[BRANO DI TESTO]
____

Vita, opere e tematiche fondamentali di D'Annunzio, con un'analisi approfondita dell'Alcyone.

GABRIELE D'ANNUNZIO: TUTTE LE INFORMAZIONI

La vita e le opere

Gabriele D’Annunzio è stato non solo uno dei massimi scrittori del decadentismo europeo, ma anche un fenomeno di costume, capace, per quasi sessant’anni, di occupare le prime pagine dei giornali, prima con le sue innumerevoli imprese di seduttore e la sua vita favolosamente dispendiosa, poi, dal 1915, con i suoi trascinanti comizi politici e con le sue gesta militari. La sua fama, insomma, non è legata solo alle sue opere letterarie, ma anche ad una vita che, programmaticamente, doveva essere una specie di opera d’arte e uno strumento di autopromozione.

Gabriele D’Annunzio nasce a Pescara il 12 marzo 1863, primo figlio maschio dopo due femmine, destinato a ereditare le proprietà terriere del padre e il cospicuo patrimonio di uno zio commerciante. Vivace, d’intelligenza precoce, il piccolo Gabriele cresce come un principino coccolato e viziato: una condizione in cui affondano le radici psicologiche della sua invincibile fiducia in se stesso ma anche del suo spasmodico bisogno di essere lodato e dunque d’inseguire il successo. Gabriele compie i primi studi a Pescara e nel 1874 entra nel collegio Cicognini di Prato, una delle prestigiose scuole italiane del tempo, dove consegue la licenza liceale classica nel 1881.

____

[DATI]
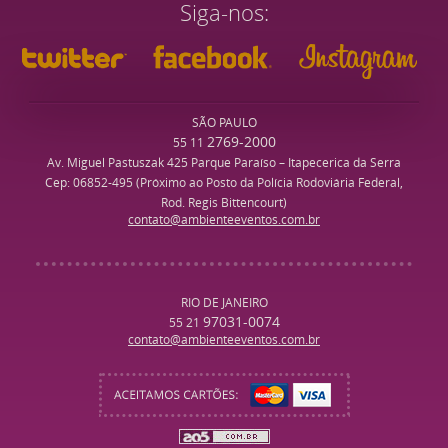
Siga-nos
SÃO PAULO
2769-2000
55 11
Av. Miguel Pastuszak 425 Parque Paraíso – Itapecerica da Serra
Cep: 06852-495 (Próximo ao Posto da Polícia Rodoviária Federal,
Rod. Regis Bittencourt)
contato@ambienteeventos.com.br
RIO DE JANEIRO
97031-0074
55 21
contato@ambienteeventos.com.br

____

[COMPITO ASSEGNATO A]
Nel brano di testo su D'Annunzio, in quale città e in quale data nasce Gabriele D'Annunzio?
[COMPITO ASSEGNATO B]
Traduci in inglese questa frase del brano di testo: «Gabriele compie i primi studi a Pescara e nel 1874 entra nel collegio Cicognini di Prato, una delle prestigiose scuole italiane del tempo, dove consegue la licenza liceale classica nel 1881».

[RISPOSTA SCRITTA A]
Nasce a Pescara il 12 marzo 1863.

[RISPOSTA SCRITTA B]
Gabriele completes his early schooling in Pescara, and in 1874 he enters the Cicognini boarding school in Prato, one of the prestigious Italian schools of the time, where he earns his classical high school diploma in 1881.